-------- Selection --------

Autopsy

Autopsy is one of the most widely used free and open-source digital forensics tools, built on top of The Sleuth Kit (TSK). It provides a graphical interface for investigators to analyze disks, file systems, memory images, mobile exports, and OS artifacts. Autopsy is a core tool in forensic labs because it is reliable, extensible, and packed with features for file recovery, timeline analysis, keyword searching, and artifact identification.

This chapter explains how Autopsy works, its major features, supported evidence types, and how investigators use it in real forensic workflows.


What Is Autopsy?

Autopsy is a digital forensics platform used for analyzing:

  • Disk images (E01, RAW, VHD, etc.)

  • Mobile extractions (logical/FFS exports)

  • Memory dumps

  • File system structures

  • OS artifacts (Windows, Linux, macOS)

  • Email archives

  • Internet history

Autopsy integrates evidence parsing, search capabilities, and reporting into one interface, making it suitable for both beginners and advanced forensic analysts.


Key Capabilities of Autopsy


1. Disk Image Analysis

Autopsy supports multiple image formats:

  • RAW (dd images)

  • E01 / Ex01

  • AFF

  • VHD / VHDX

You can analyze:

  • Partition tables

  • Volume structures

  • Deleted files

  • File carving

  • NTFS/FAT/EXT file systems


2. File System Browser

Autopsy provides a structured tree view of:

  • Directories

  • Hidden/system files

  • Unallocated space

  • Deleted entries

This allows easy navigation and deep inspection of disk contents.


3. Keyword Search (Global & Ingest)

Autopsy supports:

  • Keyword lists

  • Regular expressions

  • Email searches

  • Phone numbers, credit card patterns

  • Highlighted hits in extracted text

This is crucial for investigative triage.


4. OS Artifact Extraction

Autopsy automatically parses multiple OS artifacts.

Windows artifacts:

  • Registry hives

  • Event logs

  • Prefetch files

  • LNK (Shortcut) files

  • Jump lists

  • User accounts

  • Browser artifacts

Linux artifacts:

  • EXT3/EXT4 file structures

  • Bash history

  • Log files

macOS artifacts:

  • APFS metadata

  • Safari data (limited)


5. Timeline Analysis

The timeline view shows:

  • File creation

  • Modification

  • Access

  • Deletion

  • Log events

  • System activity

Helps investigators reconstruct event sequences.


6. File Carving (Using Photorec/Sleuth Kit)

-------- Provided entries --------

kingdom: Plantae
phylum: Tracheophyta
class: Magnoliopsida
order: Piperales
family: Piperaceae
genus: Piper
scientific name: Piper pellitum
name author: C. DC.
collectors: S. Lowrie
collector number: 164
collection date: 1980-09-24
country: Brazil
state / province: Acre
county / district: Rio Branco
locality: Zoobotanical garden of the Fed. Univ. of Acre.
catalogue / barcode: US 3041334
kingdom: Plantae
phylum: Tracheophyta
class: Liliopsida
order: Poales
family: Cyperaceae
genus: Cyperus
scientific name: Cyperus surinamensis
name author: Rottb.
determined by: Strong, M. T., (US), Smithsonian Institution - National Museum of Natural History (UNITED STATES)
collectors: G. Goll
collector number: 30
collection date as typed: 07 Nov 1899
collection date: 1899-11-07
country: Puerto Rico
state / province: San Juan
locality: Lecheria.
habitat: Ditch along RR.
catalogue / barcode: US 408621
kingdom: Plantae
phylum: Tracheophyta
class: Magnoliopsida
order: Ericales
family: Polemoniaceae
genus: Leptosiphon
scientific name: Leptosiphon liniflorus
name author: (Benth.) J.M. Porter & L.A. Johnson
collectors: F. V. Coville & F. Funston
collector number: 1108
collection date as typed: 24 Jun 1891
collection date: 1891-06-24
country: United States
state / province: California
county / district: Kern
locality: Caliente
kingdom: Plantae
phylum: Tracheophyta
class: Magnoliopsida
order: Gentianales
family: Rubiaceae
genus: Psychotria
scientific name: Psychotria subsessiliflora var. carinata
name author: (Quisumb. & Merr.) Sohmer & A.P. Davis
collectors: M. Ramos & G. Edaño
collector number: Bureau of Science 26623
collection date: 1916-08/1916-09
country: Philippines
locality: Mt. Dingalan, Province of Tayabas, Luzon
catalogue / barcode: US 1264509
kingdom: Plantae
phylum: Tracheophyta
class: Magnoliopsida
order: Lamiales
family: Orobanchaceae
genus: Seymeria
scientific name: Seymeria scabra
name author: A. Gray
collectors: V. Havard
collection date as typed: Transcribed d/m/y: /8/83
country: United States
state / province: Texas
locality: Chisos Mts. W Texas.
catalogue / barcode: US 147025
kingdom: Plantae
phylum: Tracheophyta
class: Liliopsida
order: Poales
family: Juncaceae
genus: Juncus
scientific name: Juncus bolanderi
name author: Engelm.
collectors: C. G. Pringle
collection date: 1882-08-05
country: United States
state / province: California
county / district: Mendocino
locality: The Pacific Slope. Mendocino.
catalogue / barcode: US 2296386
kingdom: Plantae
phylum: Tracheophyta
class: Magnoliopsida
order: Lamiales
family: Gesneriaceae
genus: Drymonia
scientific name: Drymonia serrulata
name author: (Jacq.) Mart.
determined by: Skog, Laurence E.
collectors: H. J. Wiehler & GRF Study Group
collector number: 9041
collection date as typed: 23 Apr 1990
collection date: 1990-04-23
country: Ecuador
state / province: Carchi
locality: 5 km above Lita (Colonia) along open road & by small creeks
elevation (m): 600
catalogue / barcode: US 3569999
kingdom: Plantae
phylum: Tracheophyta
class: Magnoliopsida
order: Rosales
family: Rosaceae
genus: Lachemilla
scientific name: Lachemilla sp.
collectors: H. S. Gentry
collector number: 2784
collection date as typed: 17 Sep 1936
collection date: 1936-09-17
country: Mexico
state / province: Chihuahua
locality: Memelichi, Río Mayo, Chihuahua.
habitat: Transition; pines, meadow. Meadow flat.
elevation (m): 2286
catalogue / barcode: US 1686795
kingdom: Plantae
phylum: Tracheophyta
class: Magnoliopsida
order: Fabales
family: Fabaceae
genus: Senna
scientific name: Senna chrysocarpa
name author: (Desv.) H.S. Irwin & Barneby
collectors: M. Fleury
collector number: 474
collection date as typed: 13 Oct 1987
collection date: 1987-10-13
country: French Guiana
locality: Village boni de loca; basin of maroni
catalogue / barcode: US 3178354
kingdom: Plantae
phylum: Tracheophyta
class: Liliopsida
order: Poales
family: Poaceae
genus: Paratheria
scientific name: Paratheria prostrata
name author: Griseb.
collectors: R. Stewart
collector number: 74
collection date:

--------

** Challenges **
**a.** In the records, start at the line that has "genus: Paratheria" and end with the last line of the records. Update those lines by changing "collector number" to "field number", leaving everything else as it is.
**b.** Continue the Autopsy text from the point where it stops.

** Exercise results **
**a.**
genus: Paratheria
scientific name: Paratheria prostrata
name author: Griseb.
collectors: R. Stewart
field number: 74
collection date:

**b.**
Autopsy can recover:

  • Deleted images

  • Documents

  • Videos

  • Archives

  • SQLite databases

Even if file system metadata is missing.


7. Hash Analysis

Supports:

  • MD5/SHA1/SHA256 hashing

  • Known file filter (NSRL databases)

  • Known bad file identification

  • Duplicate file detection

Useful for malware and contraband identification.


8. Email Analysis

Autopsy parses:

  • PST/OST

  • MBOX

  • EML

  • MSG

This helps uncover communication trails.


9. Web Browser Forensics

Parses:

  • Chrome history

  • Firefox history

  • Edge

  • Cookies

  • Downloads

  • Autofill data

Autopsy also extracts WebCacheV01.dat for IE/Edge Legacy.


10. Report Generation

Autopsy generates:

  • HTML reports

  • CSV/Excel exports

  • Timeline files

  • Artifact lists

Reports can be customized for court or internal investigations.


How Autopsy Works Internally

Autopsy is built on The Sleuth Kit (TSK), which provides:

  • File system parsing

  • Volume analysis

  • Metadata extraction

  • Deleted file recovery

  • Partition handling

Autopsy adds:

  • GUI

  • Workflow automation

  • Artifact modules

  • Plugins (Python/Java)

Together they provide a complete forensic suite.


Autopsy Ingest Modules

Ingest modules run automatically on evidence.

Common modules:

  • Hash lookup

  • File type identification

  • Keyword search

  • PhotoDNA / EXIF parser

  • Deleted file finder

  • Browser history analyzer

  • MIME type detector

  • OS artifacts module

Each module extracts forensic artifacts into the case database.


Supported Evidence Types

Autopsy can process:

  • Disk images

  • Bitstream copies

  • SD card images

  • Memory dumps (with Volatility plugin)

  • Mobile exports (UFED/AXIOM)

  • Email files

  • Operating system logs

  • ZIP/RAR archives

  • Cloud data exports (e.g., Google Takeout)


Workflow for Forensic Analysis in Autopsy


1. Create New Case

Choose:

  • Case type (single-user / multi-user)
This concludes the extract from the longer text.